The most accessible overview of history of medicine that addresses hospitals is Cueto and Palmer 2015. In fact, few synthetic overviews have been written on the subject, although edited volumes and comparative studies abound. Stepan 1991 and Abel 1996 are very useful as starting points. Though focused on eugenics and modern public health policy rather than history of medicine or hospitals, in particular, both provide a broad thematic introduction to the topic. Stepan 1991 and Quevedo and Gutiérrez 2009 consider Latin America as a region. Birn and Necochea López 2011 provides an overview of scholarship in the early 2000s.

  • Abel, Christopher. Health, Hygiene, and Sanitation in Latin America, 1870–1950. London: Institute of Latin American Studies, University of London, 1996.

    This paper lays out in broad terms and familiar themes the genesis of “modern public health policy” from the late 19th century through the Cold War. Eugenics, the Rockefeller Foundation, and tropical disease epidemiology are discussed. Although broad, this essay provides a thoughtful analysis of foreign capital, labor, and health-care infrastructure (including hospitals) in sections on the Panama Canal and Rio de Janeiro.

  • Birn, Anne-Emanuelle, and Raúl Necochea López. “Footprints on the Future: Looking Forward to the History of Health and Medicine in Latin America in the Twenty-First Century.” In Special Issue: Science and Medicine. Hispanic American Historical Review 91.3 (August 2011): 503–527.

    DOI: 10.1215/00182168-1300164

    This essay is from a special issue of the Hispanic American Historical Review on Science and Medicine in recognition of the work of Nancy Stepan. It surveys the state of the field to highlight likely future avenues for research, including thematic foci like race, women’s health, religion, and social medicine and theoretical lenses from postcolonial and Cold War studies. Footnotes provide a valuable bibliography of dissertations, books, and articles. Useful for situating histories of hospitals within broader currents of the history of health and medicine.

  • Cueto, Marcos, and Steven Palmer. Medicine and Public Health in Latin America: A History. Cambridge, UK: Cambridge University Press, 2015.

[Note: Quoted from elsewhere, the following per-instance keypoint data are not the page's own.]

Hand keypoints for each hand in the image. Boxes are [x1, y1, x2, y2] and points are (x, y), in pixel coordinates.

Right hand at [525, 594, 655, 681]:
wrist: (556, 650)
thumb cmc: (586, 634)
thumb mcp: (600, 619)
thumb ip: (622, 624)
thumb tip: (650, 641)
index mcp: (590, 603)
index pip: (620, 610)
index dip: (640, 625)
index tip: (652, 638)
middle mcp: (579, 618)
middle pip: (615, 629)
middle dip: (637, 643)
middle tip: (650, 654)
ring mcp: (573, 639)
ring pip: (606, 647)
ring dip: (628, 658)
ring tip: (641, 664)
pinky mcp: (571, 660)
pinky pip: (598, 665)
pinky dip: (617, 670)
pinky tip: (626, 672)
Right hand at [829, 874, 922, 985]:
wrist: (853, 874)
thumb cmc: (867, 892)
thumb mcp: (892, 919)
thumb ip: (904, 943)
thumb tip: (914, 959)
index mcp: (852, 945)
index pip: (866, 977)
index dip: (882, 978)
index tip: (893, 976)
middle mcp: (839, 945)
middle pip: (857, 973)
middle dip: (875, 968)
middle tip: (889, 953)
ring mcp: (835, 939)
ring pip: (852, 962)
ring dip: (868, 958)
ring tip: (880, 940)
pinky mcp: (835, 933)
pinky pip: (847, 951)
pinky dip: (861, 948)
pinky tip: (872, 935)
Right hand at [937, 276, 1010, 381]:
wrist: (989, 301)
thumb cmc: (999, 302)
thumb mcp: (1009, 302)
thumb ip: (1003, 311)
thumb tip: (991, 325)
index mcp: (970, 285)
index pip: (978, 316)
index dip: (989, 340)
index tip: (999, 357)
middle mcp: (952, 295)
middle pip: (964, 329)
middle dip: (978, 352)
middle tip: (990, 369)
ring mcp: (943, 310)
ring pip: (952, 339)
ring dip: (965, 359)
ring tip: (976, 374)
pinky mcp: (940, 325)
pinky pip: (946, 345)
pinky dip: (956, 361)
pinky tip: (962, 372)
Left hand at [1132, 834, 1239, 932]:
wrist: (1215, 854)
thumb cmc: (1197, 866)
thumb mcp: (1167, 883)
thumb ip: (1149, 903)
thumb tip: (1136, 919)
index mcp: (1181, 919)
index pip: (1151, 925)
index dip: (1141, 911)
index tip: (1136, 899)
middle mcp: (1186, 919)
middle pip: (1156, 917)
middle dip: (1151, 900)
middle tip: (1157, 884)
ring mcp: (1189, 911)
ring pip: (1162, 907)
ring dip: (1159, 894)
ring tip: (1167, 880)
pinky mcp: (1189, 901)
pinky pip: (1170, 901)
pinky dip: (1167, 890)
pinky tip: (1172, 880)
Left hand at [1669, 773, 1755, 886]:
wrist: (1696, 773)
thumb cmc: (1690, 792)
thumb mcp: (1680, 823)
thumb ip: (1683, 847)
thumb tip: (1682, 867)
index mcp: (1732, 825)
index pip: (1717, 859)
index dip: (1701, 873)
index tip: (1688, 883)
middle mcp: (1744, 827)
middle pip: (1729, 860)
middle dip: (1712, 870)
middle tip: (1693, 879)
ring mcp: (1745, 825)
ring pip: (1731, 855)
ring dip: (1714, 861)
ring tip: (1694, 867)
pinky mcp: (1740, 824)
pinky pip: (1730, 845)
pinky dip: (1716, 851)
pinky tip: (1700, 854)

    This book is a highly readable and authoritative summary of the sociocultural history of medicine (including hospitals) with an emphasis on public health covering about five hundred years from pre-Columbian era to contemporary epidemiology. Though the text does not reflect original archival research unavailable elsewhere, the authors incorporate invaluable insights from the field’s 21st-century renaissance. This book is a great introduction to the field for beginners and non-academic audiences.

  • Quevedo, Emilio, and Francisco Gutiérrez. “Scientific Medicine and Public Health in Nineteenth-Century Latin America.” In Science in Latin America: A History. Edited by Juan José Saldaña, 163–195. Austin: University of Texas Press, 2009.

    This book covers a tremendous amount of ground in the history of science in Latin America. It considers whether the region may be understood to have a distinctive scientific culture and ultimately argues that scientific ideas from Europe were adopted and adapted in the region. Several chapters address medicine, but chapter 6 best addresses hospitals as laboratories of scientific medicine.

  • Stepan, Nancy. The Hour of Eugenics: Race, Gender, and Nation in Latin America. Ithaca, NY: Cornell University Press, 1991.

    This foundational book addresses eugenics as a scientific and social movement and emphasizes Mexico, Brazil, and Argentina. It argues that Latin American eugenics were different than European eugenics, thus challenging the center/periphery model of diffusion of scientific knowledge. It explores how eugenic thinking shaped everyday life and mainstream politics; reveals how reformers from places that other eugenicists regarded as backward were involved in eugenics. Hospitals appear as sites of expertise.